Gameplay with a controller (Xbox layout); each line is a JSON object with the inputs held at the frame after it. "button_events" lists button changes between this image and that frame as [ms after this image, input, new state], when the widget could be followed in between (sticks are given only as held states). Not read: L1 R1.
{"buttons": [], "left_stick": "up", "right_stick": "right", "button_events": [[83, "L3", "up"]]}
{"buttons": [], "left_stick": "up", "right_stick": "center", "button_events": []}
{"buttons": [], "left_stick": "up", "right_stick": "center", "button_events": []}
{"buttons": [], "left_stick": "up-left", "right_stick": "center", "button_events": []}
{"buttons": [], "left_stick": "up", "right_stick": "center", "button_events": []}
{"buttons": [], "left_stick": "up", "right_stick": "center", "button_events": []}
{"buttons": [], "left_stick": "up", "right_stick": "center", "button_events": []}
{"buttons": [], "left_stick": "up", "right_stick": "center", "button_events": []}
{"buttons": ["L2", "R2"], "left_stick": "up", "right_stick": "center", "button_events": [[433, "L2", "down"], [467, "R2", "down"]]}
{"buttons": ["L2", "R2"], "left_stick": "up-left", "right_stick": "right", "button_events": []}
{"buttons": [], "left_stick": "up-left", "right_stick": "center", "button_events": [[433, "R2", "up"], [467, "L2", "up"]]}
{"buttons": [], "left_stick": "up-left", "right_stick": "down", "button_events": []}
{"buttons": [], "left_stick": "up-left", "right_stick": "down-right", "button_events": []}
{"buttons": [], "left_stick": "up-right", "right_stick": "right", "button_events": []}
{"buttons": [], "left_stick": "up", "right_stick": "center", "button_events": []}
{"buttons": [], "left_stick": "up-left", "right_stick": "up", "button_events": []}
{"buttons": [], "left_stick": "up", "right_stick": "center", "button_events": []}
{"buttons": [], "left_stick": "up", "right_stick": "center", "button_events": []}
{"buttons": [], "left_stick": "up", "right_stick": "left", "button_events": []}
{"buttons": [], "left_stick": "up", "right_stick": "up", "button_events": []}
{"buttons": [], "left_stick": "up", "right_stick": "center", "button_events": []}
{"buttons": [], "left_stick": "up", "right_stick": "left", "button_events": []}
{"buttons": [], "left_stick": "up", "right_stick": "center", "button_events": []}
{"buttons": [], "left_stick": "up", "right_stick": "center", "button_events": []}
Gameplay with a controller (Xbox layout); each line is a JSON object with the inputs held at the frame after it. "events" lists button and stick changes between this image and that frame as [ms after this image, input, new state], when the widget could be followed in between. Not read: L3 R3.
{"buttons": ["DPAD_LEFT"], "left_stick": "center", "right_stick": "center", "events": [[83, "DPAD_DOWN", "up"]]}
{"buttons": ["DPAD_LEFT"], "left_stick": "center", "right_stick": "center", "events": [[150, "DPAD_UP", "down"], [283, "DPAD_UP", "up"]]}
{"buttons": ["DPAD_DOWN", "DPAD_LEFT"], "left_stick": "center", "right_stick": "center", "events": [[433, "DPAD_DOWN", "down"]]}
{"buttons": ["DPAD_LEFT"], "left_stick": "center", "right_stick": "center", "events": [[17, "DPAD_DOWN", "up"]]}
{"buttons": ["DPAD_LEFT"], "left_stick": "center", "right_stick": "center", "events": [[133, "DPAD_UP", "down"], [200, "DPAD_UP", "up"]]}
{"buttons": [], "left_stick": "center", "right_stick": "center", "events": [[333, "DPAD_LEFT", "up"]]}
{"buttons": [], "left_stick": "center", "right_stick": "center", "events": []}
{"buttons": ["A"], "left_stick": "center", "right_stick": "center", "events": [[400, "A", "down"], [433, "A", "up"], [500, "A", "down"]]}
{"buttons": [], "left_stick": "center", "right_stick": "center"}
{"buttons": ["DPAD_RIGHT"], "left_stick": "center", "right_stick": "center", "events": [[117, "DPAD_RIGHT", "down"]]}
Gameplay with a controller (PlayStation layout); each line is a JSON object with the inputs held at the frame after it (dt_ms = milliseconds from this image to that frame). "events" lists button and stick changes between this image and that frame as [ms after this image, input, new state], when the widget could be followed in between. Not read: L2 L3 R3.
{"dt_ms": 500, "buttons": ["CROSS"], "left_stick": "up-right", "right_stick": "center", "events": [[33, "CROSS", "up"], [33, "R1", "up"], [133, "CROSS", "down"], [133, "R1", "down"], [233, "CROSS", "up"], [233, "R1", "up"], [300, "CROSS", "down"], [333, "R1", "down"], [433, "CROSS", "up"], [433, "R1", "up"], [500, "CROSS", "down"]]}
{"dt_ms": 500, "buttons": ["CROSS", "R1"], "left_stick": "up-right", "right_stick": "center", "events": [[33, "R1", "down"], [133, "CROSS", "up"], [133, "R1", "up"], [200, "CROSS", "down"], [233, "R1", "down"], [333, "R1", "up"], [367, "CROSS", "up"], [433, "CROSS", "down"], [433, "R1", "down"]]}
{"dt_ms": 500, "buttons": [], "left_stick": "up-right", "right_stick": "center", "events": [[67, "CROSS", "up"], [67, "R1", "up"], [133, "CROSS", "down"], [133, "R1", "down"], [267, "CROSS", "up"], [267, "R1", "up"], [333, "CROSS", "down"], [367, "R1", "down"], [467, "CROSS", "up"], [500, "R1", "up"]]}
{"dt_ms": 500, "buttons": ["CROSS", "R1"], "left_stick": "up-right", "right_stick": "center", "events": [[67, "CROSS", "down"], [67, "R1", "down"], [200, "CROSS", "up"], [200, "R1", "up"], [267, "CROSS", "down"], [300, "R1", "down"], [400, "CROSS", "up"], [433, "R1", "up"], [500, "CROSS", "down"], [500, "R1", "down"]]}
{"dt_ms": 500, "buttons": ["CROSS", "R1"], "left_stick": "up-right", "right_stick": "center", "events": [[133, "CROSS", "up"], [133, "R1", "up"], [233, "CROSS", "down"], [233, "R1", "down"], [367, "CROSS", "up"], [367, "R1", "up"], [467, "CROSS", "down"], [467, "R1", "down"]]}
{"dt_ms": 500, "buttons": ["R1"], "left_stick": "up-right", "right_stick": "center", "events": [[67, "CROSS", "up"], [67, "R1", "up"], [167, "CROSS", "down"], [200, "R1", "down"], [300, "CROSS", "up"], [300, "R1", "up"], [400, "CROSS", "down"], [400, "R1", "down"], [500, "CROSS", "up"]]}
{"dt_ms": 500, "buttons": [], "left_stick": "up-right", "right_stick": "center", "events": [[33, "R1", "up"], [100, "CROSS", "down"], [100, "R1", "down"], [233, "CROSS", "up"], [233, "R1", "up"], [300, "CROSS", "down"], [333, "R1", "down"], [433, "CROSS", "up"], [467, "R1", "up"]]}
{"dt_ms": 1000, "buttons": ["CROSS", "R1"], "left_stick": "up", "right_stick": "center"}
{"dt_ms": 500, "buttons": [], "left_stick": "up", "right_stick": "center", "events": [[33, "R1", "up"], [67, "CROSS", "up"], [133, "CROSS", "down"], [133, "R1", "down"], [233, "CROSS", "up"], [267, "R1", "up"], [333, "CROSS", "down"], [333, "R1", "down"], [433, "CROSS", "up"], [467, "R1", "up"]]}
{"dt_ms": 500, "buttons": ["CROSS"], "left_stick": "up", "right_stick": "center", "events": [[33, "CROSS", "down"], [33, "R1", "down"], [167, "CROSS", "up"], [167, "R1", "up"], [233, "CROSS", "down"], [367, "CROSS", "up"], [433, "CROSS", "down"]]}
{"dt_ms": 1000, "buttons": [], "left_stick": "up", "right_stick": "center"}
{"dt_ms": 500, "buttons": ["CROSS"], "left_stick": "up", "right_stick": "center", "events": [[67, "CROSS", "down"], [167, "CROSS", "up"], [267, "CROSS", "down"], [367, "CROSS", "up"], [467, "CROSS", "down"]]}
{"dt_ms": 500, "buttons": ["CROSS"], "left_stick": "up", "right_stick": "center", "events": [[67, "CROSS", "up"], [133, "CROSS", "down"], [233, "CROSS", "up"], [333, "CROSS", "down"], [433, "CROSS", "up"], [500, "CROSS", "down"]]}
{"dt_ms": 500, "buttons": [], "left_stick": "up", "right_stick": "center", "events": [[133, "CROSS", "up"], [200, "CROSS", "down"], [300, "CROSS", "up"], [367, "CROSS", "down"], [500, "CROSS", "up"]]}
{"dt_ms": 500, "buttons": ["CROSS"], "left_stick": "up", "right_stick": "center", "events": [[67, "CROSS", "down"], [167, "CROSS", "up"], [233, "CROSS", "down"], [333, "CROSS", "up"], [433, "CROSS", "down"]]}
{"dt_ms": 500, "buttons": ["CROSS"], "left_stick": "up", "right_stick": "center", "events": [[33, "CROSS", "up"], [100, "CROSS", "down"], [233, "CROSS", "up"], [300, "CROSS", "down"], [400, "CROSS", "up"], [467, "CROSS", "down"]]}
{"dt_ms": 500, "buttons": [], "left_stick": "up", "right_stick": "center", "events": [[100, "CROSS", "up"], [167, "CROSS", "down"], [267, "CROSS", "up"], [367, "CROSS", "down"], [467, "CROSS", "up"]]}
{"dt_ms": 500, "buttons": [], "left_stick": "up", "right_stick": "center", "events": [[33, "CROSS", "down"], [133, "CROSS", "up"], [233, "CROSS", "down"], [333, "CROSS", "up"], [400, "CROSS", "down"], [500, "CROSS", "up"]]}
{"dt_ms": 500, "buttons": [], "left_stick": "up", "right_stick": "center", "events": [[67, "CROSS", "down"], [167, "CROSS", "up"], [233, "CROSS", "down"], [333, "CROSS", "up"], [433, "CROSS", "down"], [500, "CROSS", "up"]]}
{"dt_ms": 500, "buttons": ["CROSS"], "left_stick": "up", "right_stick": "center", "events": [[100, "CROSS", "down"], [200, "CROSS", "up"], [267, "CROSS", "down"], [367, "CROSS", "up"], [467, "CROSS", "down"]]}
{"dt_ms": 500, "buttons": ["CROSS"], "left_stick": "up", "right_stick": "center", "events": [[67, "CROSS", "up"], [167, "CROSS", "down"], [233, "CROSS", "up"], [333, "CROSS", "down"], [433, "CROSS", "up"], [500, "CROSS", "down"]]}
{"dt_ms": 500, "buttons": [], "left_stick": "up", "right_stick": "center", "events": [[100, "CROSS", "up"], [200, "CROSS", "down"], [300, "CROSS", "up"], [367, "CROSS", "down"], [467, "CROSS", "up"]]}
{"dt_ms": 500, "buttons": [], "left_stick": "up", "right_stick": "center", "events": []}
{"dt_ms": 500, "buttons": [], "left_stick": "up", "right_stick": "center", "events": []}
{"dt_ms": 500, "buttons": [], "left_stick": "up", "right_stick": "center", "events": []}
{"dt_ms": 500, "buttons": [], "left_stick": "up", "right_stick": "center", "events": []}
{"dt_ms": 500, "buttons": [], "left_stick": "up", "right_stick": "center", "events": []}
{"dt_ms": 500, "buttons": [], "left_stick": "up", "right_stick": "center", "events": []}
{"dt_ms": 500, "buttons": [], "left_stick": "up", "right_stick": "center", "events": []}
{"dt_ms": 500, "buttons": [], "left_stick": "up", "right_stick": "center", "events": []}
···
▶ Assignment
Across the whole listing above, find every line with the string "object" and copy it.

▶ Task answer
Gameplay with a controller (Xbox layout); each line is a JSON object with the inputs held at the frame after it. "button_events" lists button changes between this image and that frame as [ms after this image, input, new state], when the widget could be followed in between (sticks are given only as held states). Not read: L1 R1.
Gameplay with a controller (Xbox layout); each line is a JSON object with the inputs held at the frame after it. "events" lists button and stick changes between this image and that frame as [ms after this image, input, new state], when the widget could be followed in between. Not read: L3 R3.
Gameplay with a controller (PlayStation layout); each line is a JSON object with the inputs held at the frame after it (dt_ms = milliseconds from this image to that frame). "events" lists button and stick changes between this image and that frame as [ms after this image, input, new state], when the widget could be followed in between. Not read: L2 L3 R3.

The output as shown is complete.